2. Reinfection with HCV was also highest among persons with ongoing injection drug use and needle sharing.

Evidence Rating Level: 1 (Excellent)

Study Rundown: Direct-acting antiviral medications for HCV are commonly used, and are safe and effective among people receiving opioid agonist therapy and people with recent injection drug use. However, a recent systematic review showed that reinfection after successful treatment was 6.2 per 100 person-years among persons with recent injection drug use and was associated with a higher risk for reinfection. There is a gap in knowledge as to understanding the longitudinal associations and rate of HCV reinfection after successful treatment. Overall, this study found that HCV reinfection up to three years after successful therapy is highest immediately in the period after treatment and among people with ongoing injection drug use and needle sharing practices. This study was limited by the study demographics being primarily White men, and that self-reported injecting risk behavior was only collected in the long-term extension study. Nevertheless, these study’s findings are significant, as they demonstrate that reinfection with HCV is highest immediately after treatment and among persons with active needle sharing and injection drug use.

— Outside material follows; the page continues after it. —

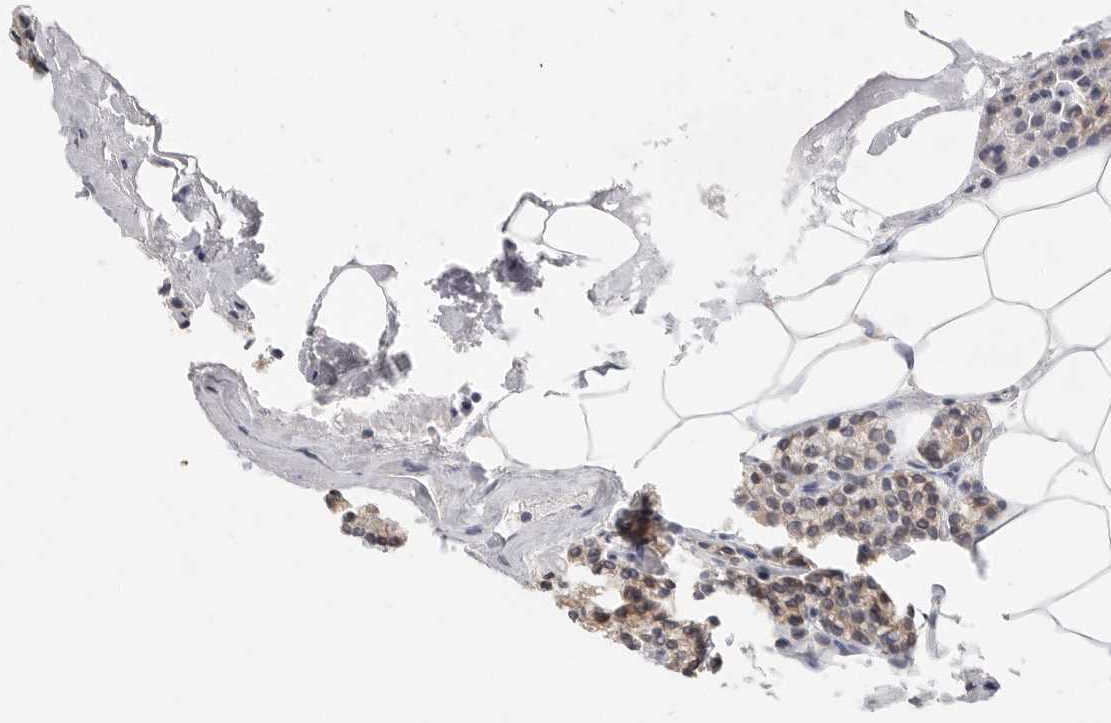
{"staining": {"intensity": "weak", "quantity": "25%-75%", "location": "cytoplasmic/membranous"}, "tissue": "parathyroid gland", "cell_type": "Glandular cells", "image_type": "normal", "snomed": [{"axis": "morphology", "description": "Normal tissue, NOS"}, {"axis": "topography", "description": "Parathyroid gland"}], "caption": "Glandular cells demonstrate weak cytoplasmic/membranous expression in approximately 25%-75% of cells in benign parathyroid gland. (DAB IHC with brightfield microscopy, high magnification).", "gene": "SLC25A26", "patient": {"sex": "male", "age": 83}}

Click to read the study in AIM

Relevant Reading: Impact of Hepatitis C Treatment Uptake on Cirrhosis and Mortality in Persons Who Inject Drugs

In-Depth [long-term extension study]: This three-year, long-term extension study utilized the CO-STAR (Hepatitis C Patients on Opioid Substitution Therapy Antiviral Response) trial, which was a phase 3 study evaluating elbasvir (50 mg) and grazoprevir (100 mg) in people with HCV infection receiving a stable
opioid agonist therapy (OAT) regimen. Patients who were 18 years or older, naïve to HCV treatment, and had chronic HCV infection with genotypes 1, 4, or 6 were eligible for the study. Patients who were receiving OAT at least 3 months before enrollment, had ongoing drug use, active HIV infection, or cirrhosis were also eligible for the study. The primary outcome measured was HCV reinfection, defined as the presence of quantifiable HCV RNA distinct from the primary infecting strain after a negative HCV RNA test at the end of treatment. Outcomes in the primary analysis were assessed via Poisson distribution and the Kaplan-Meier method based on the number of years from the end of treatment to either reinfection or relapse. Based on the primary analysis, the rate of HCV reinfection was 1.7 (95% Confidence Interval [CI], 0.8 to 3.0) per 100 person-years. A higher rate of reinfection was demonstrated among participants with recent injection drug use (1.9, 95% CI 0.5 to 4.8) per 100-person years. Of the total 11 reinfections, 6 of the 11 reinfections occurred within 24 weeks of completing treatment. Overall, this study demonstrates that though the overall rate of HCV reinfection is low, it is highest immediately in the period after treatment completion and among people with ongoing injection drug use and needle sharing. This demonstrates a need for better support of retention in care and enabling broad access to appropriate treatments.